Another important restriction is time. If the thread is old (or even if I just know when something happened); any searches I conduct may yield better answers within X months of a certain date (e.g. the date of the thread).
* Sometimes I’ll be IM-ing someone, and they’ll remind me of something that either we’ve discussed before, or belongs to a project. So I’ll begin a search over that user/project.
Common things to look for are files, links (which might be marked with a reference).
* When an email comes in, I often just want to get a quick reminder of who that contact is, and their history. So, it’s useful to see associated projects/labels, and previous conversations.
* Often as I review, I find myself making quick ammendments to the labelling of threads
A final issue is items of a transient nature. The classic example being to prepare for a meeting.
There are often tasks that need to be done, and old resources to be gathered.
Crucially, a meeting is normally associated with some project; so that is a good starting point to find resources (old discussions, files, tasks, events & ideas).

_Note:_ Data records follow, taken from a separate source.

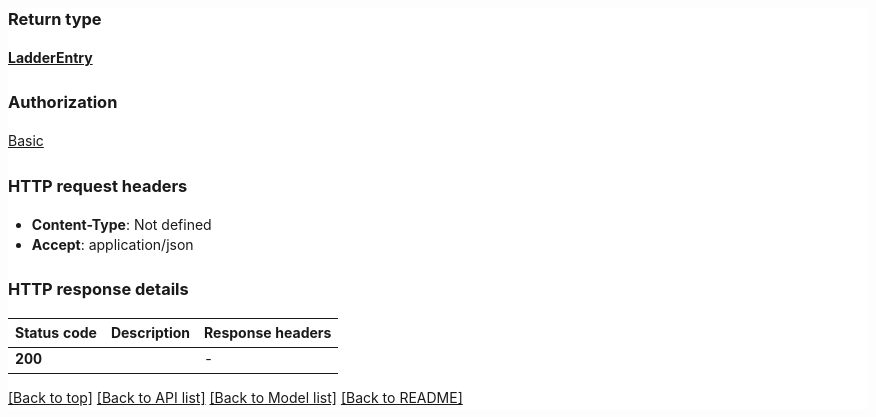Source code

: ### Return type

[**LadderEntry**](LadderEntry.md)

### Authorization

[Basic](../README.md#Basic)

### HTTP request headers

 - **Content-Type**: Not defined
 - **Accept**: application/json

### HTTP response details

| Status code | Description | Response headers |
|-------------|-------------|------------------|
**200** |  |  -  |

[[Back to top]](#) [[Back to API list]](../README.md#documentation-for-api-endpoints) [[Back to Model list]](../README.md#documentation-for-models) [[Back to README]](../README.md)

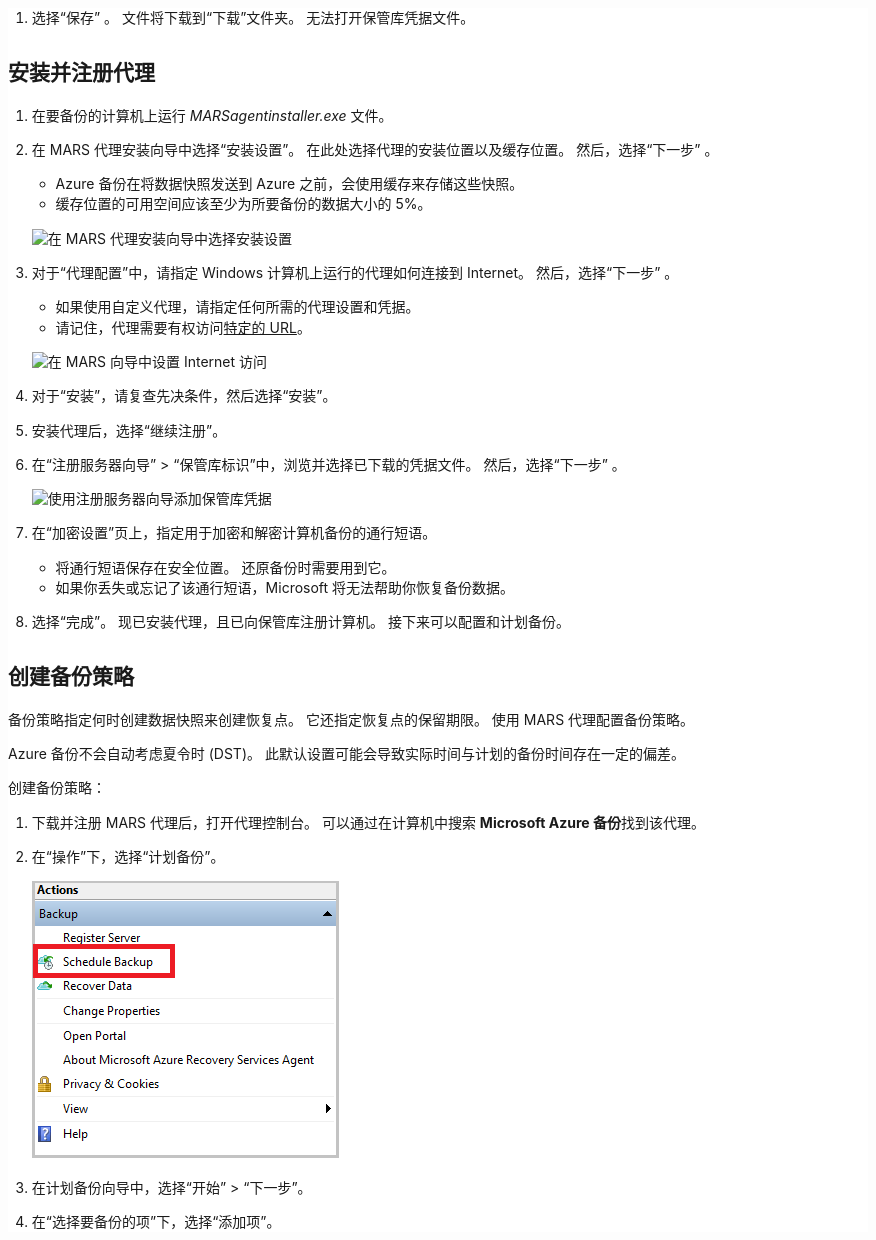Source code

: 1. 选择“保存”  。 文件将下载到“下载”文件夹。 无法打开保管库凭据文件。

## <a name="install-and-register-the-agent"></a>安装并注册代理

1. 在要备份的计算机上运行 *MARSagentinstaller.exe* 文件。
1. 在 MARS 代理安装向导中选择“安装设置”。  在此处选择代理的安装位置以及缓存位置。 然后，选择“下一步”  。
   * Azure 备份在将数据快照发送到 Azure 之前，会使用缓存来存储这些快照。
   * 缓存位置的可用空间应该至少为所要备份的数据大小的 5%。

    ![在 MARS 代理安装向导中选择安装设置](./media/backup-configure-vault/mars1.png)

1. 对于“代理配置”中，请指定 Windows 计算机上运行的代理如何连接到 Internet。  然后，选择“下一步”  。

   * 如果使用自定义代理，请指定任何所需的代理设置和凭据。
   * 请记住，代理需要有权访问[特定的 URL](#before-you-start)。

    ![在 MARS 向导中设置 Internet 访问](./media/backup-configure-vault/mars2.png)

1. 对于“安装”，请复查先决条件，然后选择“安装”。  
1. 安装代理后，选择“继续注册”。 
1. 在“注册服务器向导” > “保管库标识”中，浏览并选择已下载的凭据文件。   然后，选择“下一步”  。

    ![使用注册服务器向导添加保管库凭据](./media/backup-configure-vault/register1.png)

1. 在“加密设置”页上，指定用于加密和解密计算机备份的通行短语。 

    * 将通行短语保存在安全位置。 还原备份时需要用到它。
    * 如果你丢失或忘记了该通行短语，Microsoft 将无法帮助你恢复备份数据。 

1. 选择“完成”。  现已安装代理，且已向保管库注册计算机。 接下来可以配置和计划备份。

## <a name="create-a-backup-policy"></a>创建备份策略

备份策略指定何时创建数据快照来创建恢复点。 它还指定恢复点的保留期限。 使用 MARS 代理配置备份策略。
 
Azure 备份不会自动考虑夏令时 (DST)。 此默认设置可能会导致实际时间与计划的备份时间存在一定的偏差。

创建备份策略：
1. 下载并注册 MARS 代理后，打开代理控制台。 可以通过在计算机中搜索 **Microsoft Azure 备份**找到该代理。  
1. 在“操作”下，选择“计划备份”。  

    ![计划 Windows Server 备份](./media/backup-configure-vault/schedule-first-backup.png)
1. 在计划备份向导中，选择“开始” > “下一步”。  
1. 在“选择要备份的项”下，选择“添加项”。  
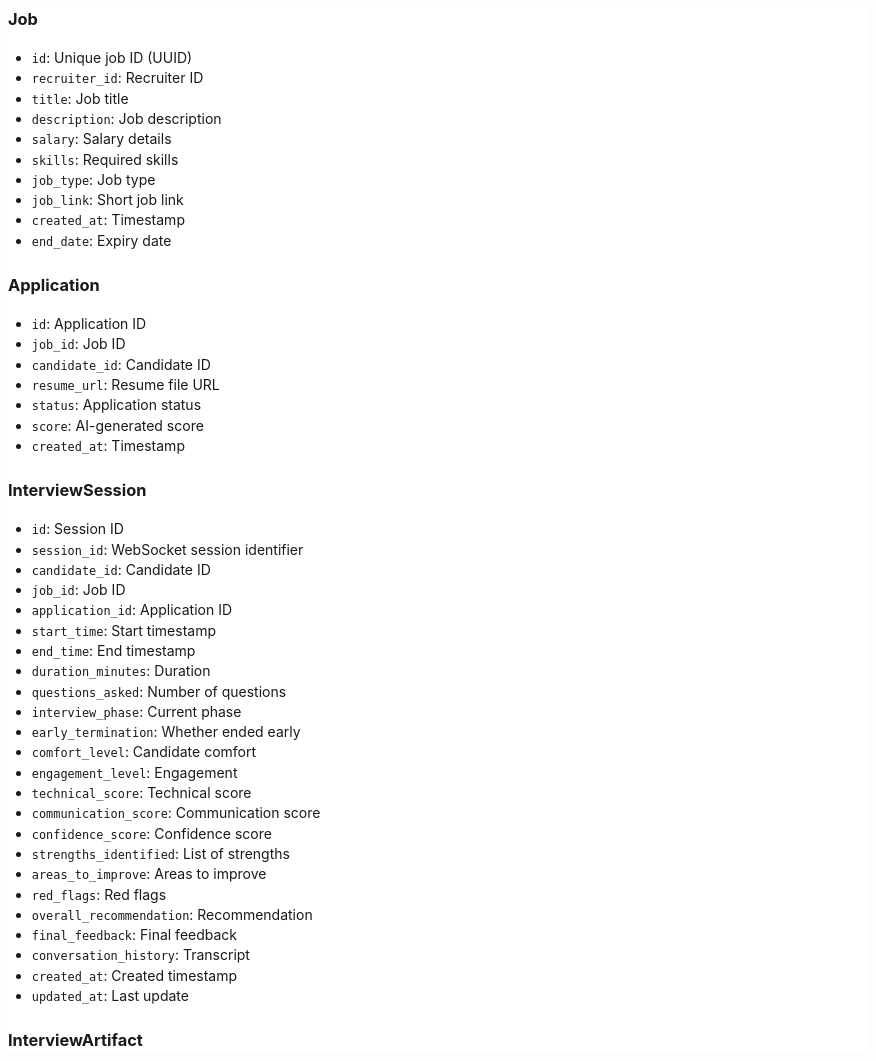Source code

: ### Job

- `id`: Unique job ID (UUID)
- `recruiter_id`: Recruiter ID
- `title`: Job title
- `description`: Job description
- `salary`: Salary details
- `skills`: Required skills
- `job_type`: Job type
- `job_link`: Short job link
- `created_at`: Timestamp
- `end_date`: Expiry date

### Application

- `id`: Application ID
- `job_id`: Job ID
- `candidate_id`: Candidate ID
- `resume_url`: Resume file URL
- `status`: Application status
- `score`: AI-generated score
- `created_at`: Timestamp

### InterviewSession

- `id`: Session ID
- `session_id`: WebSocket session identifier
- `candidate_id`: Candidate ID
- `job_id`: Job ID
- `application_id`: Application ID
- `start_time`: Start timestamp
- `end_time`: End timestamp
- `duration_minutes`: Duration
- `questions_asked`: Number of questions
- `interview_phase`: Current phase
- `early_termination`: Whether ended early
- `comfort_level`: Candidate comfort
- `engagement_level`: Engagement
- `technical_score`: Technical score
- `communication_score`: Communication score
- `confidence_score`: Confidence score
- `strengths_identified`: List of strengths
- `areas_to_improve`: Areas to improve
- `red_flags`: Red flags
- `overall_recommendation`: Recommendation
- `final_feedback`: Final feedback
- `conversation_history`: Transcript
- `created_at`: Created timestamp
- `updated_at`: Last update

### InterviewArtifact
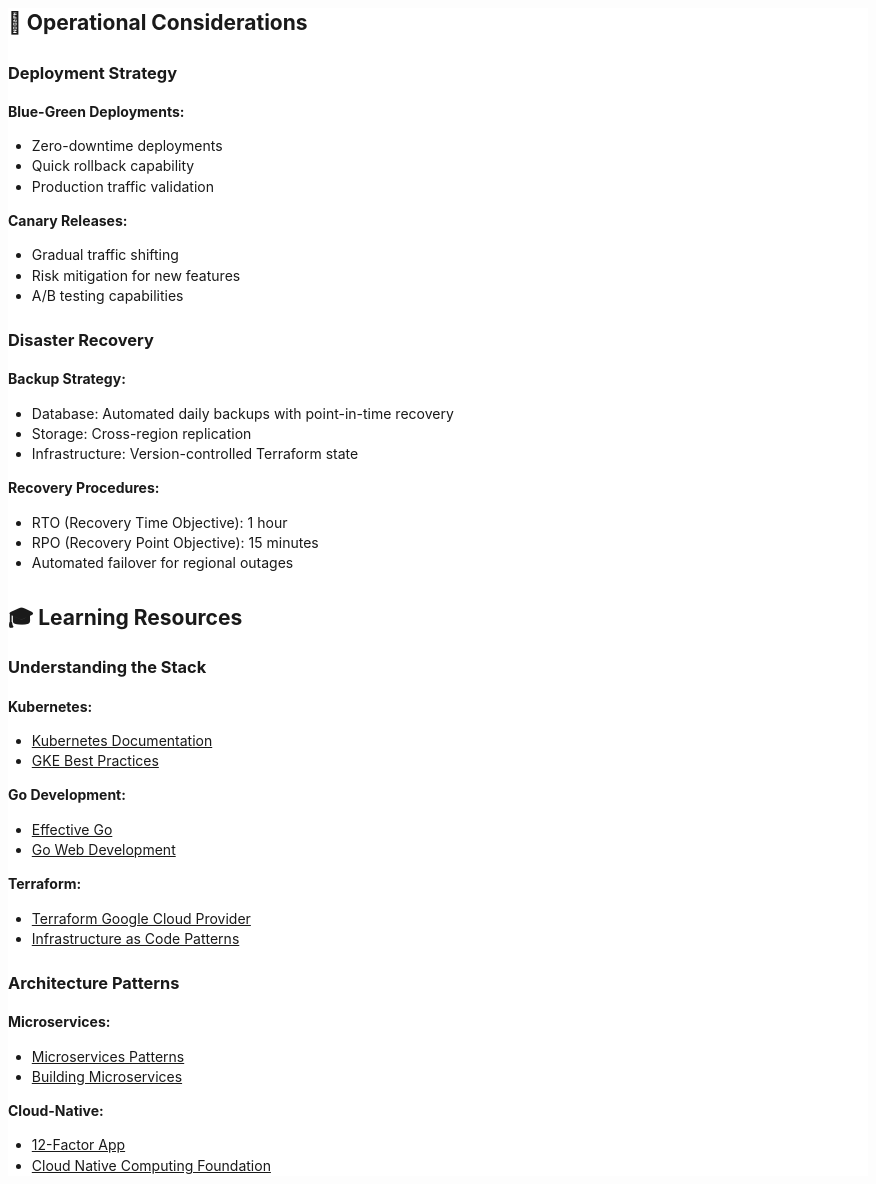 ## 🔧 Operational Considerations

### Deployment Strategy

**Blue-Green Deployments:**
- Zero-downtime deployments
- Quick rollback capability
- Production traffic validation

**Canary Releases:**
- Gradual traffic shifting
- Risk mitigation for new features
- A/B testing capabilities

### Disaster Recovery

**Backup Strategy:**
- Database: Automated daily backups with point-in-time recovery
- Storage: Cross-region replication
- Infrastructure: Version-controlled Terraform state

**Recovery Procedures:**
- RTO (Recovery Time Objective): 1 hour
- RPO (Recovery Point Objective): 15 minutes
- Automated failover for regional outages

## 🎓 Learning Resources

### Understanding the Stack

**Kubernetes:**
- [Kubernetes Documentation](https://kubernetes.io/docs/)
- [GKE Best Practices](https://cloud.google.com/kubernetes-engine/docs/best-practices)

**Go Development:**
- [Effective Go](https://golang.org/doc/effective_go.html)
- [Go Web Development](https://github.com/gin-gonic/gin)

**Terraform:**
- [Terraform Google Cloud Provider](https://registry.terraform.io/providers/hashicorp/google/latest/docs)
- [Infrastructure as Code Patterns](https://www.terraform.io/docs/cloud/guides/recommended-practices/index.html)

### Architecture Patterns

**Microservices:**
- [Microservices Patterns](https://microservices.io/patterns/)
- [Building Microservices](https://samnewman.io/books/building_microservices/)

**Cloud-Native:**
- [12-Factor App](https://12factor.net/)
- [Cloud Native Computing Foundation](https://www.cncf.io/)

The meeting most probably needs to be given a new project name (associated with some other project) to collate the resources.
As it’s upcoming, that project probably needs to remain ‘in focus’ in your environment (like some way to peg a project); so you can quickly return to it.
Once it’s finished, the project should be removed forever, contained in some ‘Old’ section, and all associated threads also need to be marked as finished.
This is as opposed to projects which go On Hold; perhaps they need another bucket? It may only be a tag, but it can be quite disconcerting to call a Project ‘old’ (or ‘finished’), when in fact it’s only inactive.
Okay, I’ve laid out more than I meant to here. But, I’d love to see what I’ve overlooked, or got wrong; and simply how you work (or would like to work) in Gmail!